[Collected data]
- Opening Delimiter -
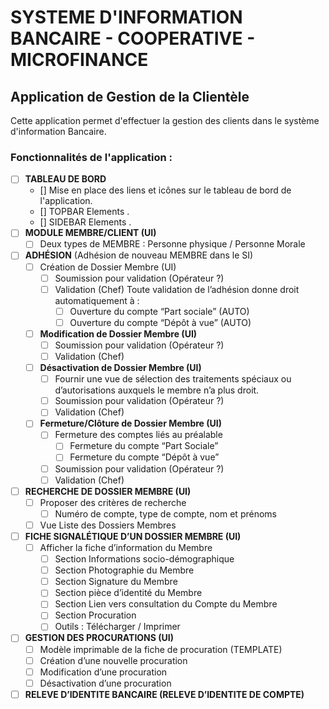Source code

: # SYSTEME D'INFORMATION BANCAIRE - COOPERATIVE - MICROFINANCE
## Application de Gestion de la Clientèle
Cette application permet d'effectuer la gestion des clients dans le système d'information Bancaire. 
### Fonctionnalités de l'application : 

- [ ] **TABLEAU DE BORD**
  - [] Mise en place des liens et icônes sur le tableau de bord de l'application.
  - [] TOPBAR Elements .
  - [] SIDEBAR Elements .
- [ ] **MODULE MEMBRE/CLIENT (UI)**
  - [ ] Deux types de MEMBRE : Personne physique / Personne Morale
- [ ] **ADHÉSION**  (Adhésion de nouveau MEMBRE dans le SI)
  - [ ] Création de Dossier Membre (UI)
    - [ ] Soumission pour validation (Opérateur ?)
    - [ ] Validation (Chef) 
      Toute validation de l’adhésion donne droit automatiquement à : 
      - [ ] Ouverture du compte “Part sociale” (AUTO)
      - [ ] Ouverture du compte “Dépôt à vue” (AUTO)
  - [ ] **Modification de Dossier Membre  (UI)**
    - [ ] Soumission pour validation (Opérateur ?)
    - [ ] Validation (Chef) 
  - [ ] **Désactivation de Dossier Membre  (UI)**
    - [ ] Fournir une vue de sélection des traitements spéciaux ou d’autorisations auxquels le membre n’a plus droit.
    - [ ] Soumission pour validation (Opérateur ?)
    - [ ] Validation (Chef)
  - [ ] **Fermeture/Clôture de Dossier Membre  (UI)**
    - [ ] Fermeture des comptes liés au préalable
      - [ ] Fermeture du compte “Part Sociale”
      - [ ] Fermeture du compte “Dépôt à vue”
    - [ ] Soumission pour validation (Opérateur ?)
    - [ ] Validation (Chef) 
- [ ] **RECHERCHE DE DOSSIER MEMBRE  (UI)**
  - [ ] Proposer des critères de recherche
    - [ ] Numéro de compte, type de compte, nom et prénoms
  - [ ] Vue Liste des Dossiers Membres
- [ ] **FICHE SIGNALÉTIQUE D’UN DOSSIER MEMBRE  (UI)**
  - [ ] Afficher la fiche d’information du Membre 
    - [ ] Section Informations socio-démographique 
    - [ ] Section Photographie du Membre 
    - [ ] Section Signature du Membre 
    - [ ] Section pièce d’identité du Membre 
    - [ ] Section Lien vers consultation du Compte du Membre
    - [ ] Section Procuration  
    - [ ] Outils : Télécharger / Imprimer
- [ ] **GESTION DES PROCURATIONS (UI)**
  - [ ] Modèle imprimable de la fiche de procuration (TEMPLATE)
  - [ ] Création d’une nouvelle procuration
  - [ ] Modification d’une procuration
  - [ ] Désactivation d’une procuration
- [ ] **RELEVE D’IDENTITE BANCAIRE (RELEVE D’IDENTITE DE COMPTE)**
- Closing Delimiter -
#### [Problem description]
Only lines with the word "Part" are wanted; pull each of them from the records.

#### [Solution to this problem]
      - [ ] Ouverture du compte “Part sociale” (AUTO)
      - [ ] Fermeture du compte “Part Sociale”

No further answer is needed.